F1 Remembers: 50 Years of McLaren with Coulthard, Hakkinen and Button

This year, McLaren celebrates 50 years of existence by bringing back two of the stars on their rosters from years gone past: Mika Hakkinen and David Coulthard. It’s strange to talk about, seeing as that only recently has my affection for the sport blossomed. And it was only after I learned the story of Ayrton Senna that I realized that there was a place in my heart for this sport. How else could I have explained that after 38 years of being relatively happy without having a car that I find my head filled with sounds of Ken Block’s Gymkhana videos or a screaming MP4, when I would have absolutely balked at such aggressive engines before?

Mid-life crisis, perhaps?


Absolute flyness is what it is.

I think there is a joy to the freedom that driving gives you. You are not restricted as much to the physical limits of your body as when you are transporting yourself on your own steam. It is that promise of open road and that call from within. A secret of life I had discovered late in life. The secret is this: everyone needs a destination. It may be physical or mental but it always exists. The path, as it was in my case, may be covered over but it is always there, waiting for you to find it.

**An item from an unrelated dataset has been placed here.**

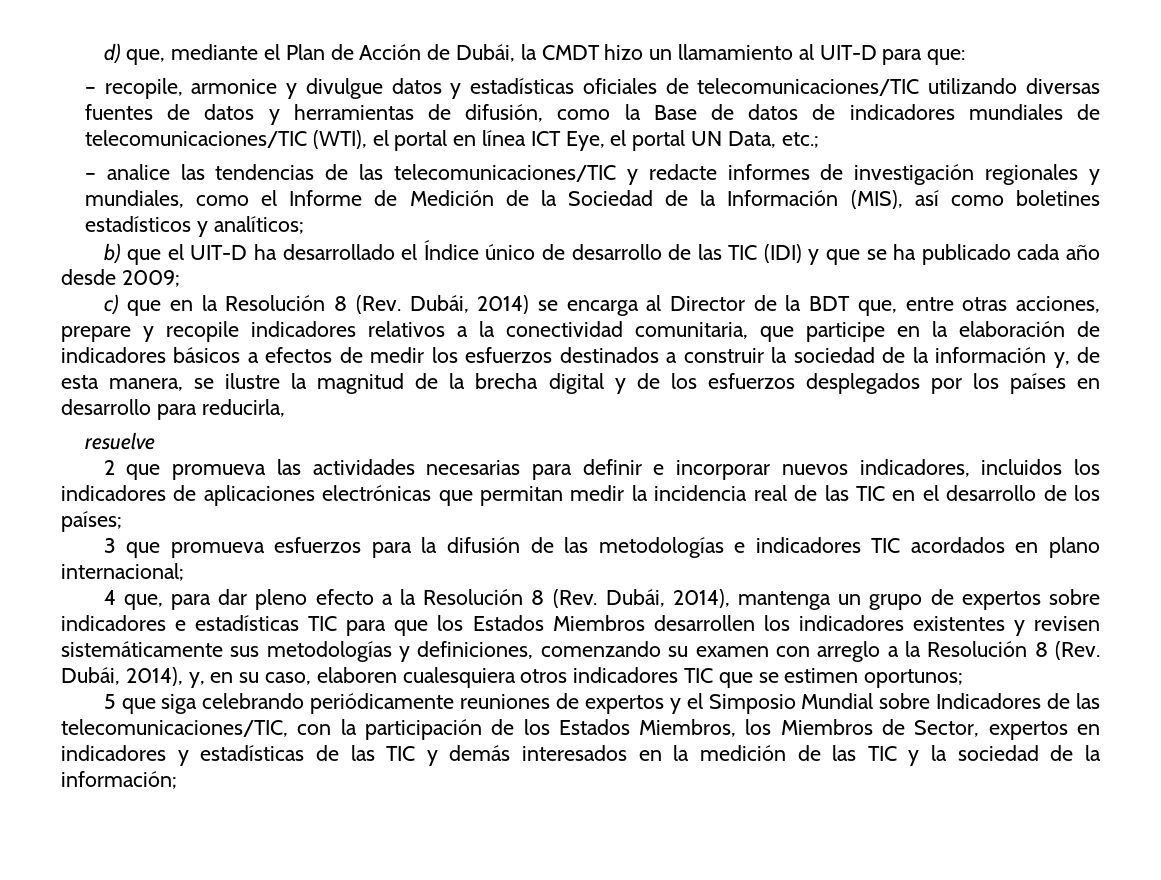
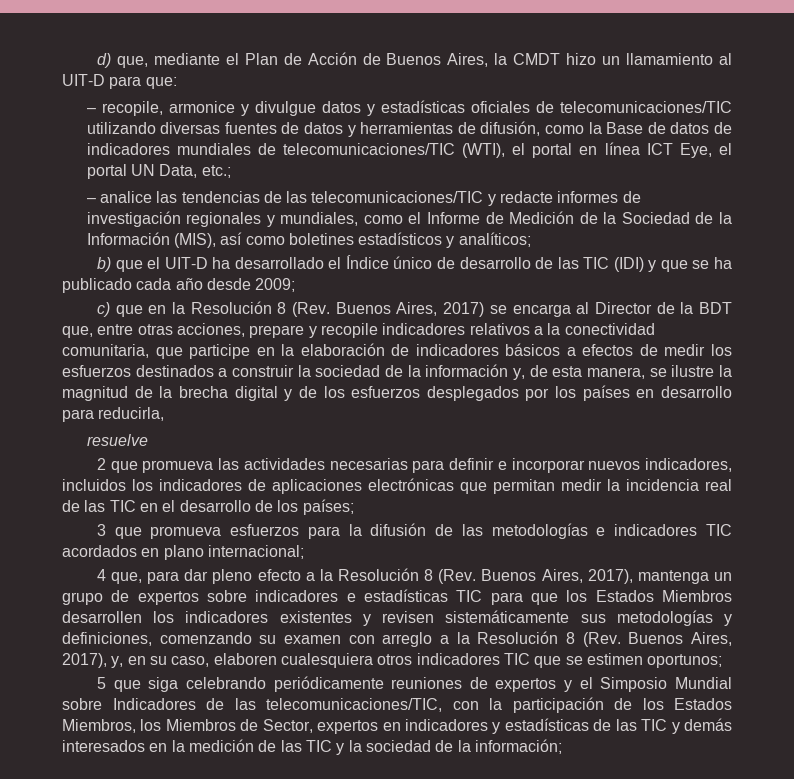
[456,44,516,62] Dubái, -> [386,53,489,67] Buenos Aires,
[409,295,530,314] Dubái, 2014) -> [335,302,485,317] Buenos Aires, 2017)
[605,589,730,608] Dubái, 2014), -> [481,569,633,584] Buenos Aires, 2017),
[61,667,183,686] Dubái, 2014), -> [628,632,732,646] [62,653,107,668] Buenos Aires, 2017),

And now, I feel like I’m 21 again, without all the stupid prejudices towards enjoying life. I hear an engine roar, whether it is Senna’s MP4 or V-Rod and I know. I know that I was supposed to arrive here with this affection, at this moment in time because I was supposed to.

I know that life has only just begun and because of McLaren, Coulthard, Button, Hakkinen and, of course, Senna are a part of that.

Enhorabuena, McLaren!

Continuing the spirit, here is the video with Coulthard and Hakkinen having a little fun.

And this is Ken Block, King of Gymkhana and Chief Hoonigan, the one that drew me to the Dark Side.

Jo Ramirez started working with McLaren in 1983 as Team Coordinator and worked with the greats, like Proust and Senna. This is a one-on-one he had with F1 journalist, Gerald Donaldson, remembering the old times.

I suppose after Mandela’s death, I just feel like revisiting old friends I never knew, like Senna. I find comfort in their company.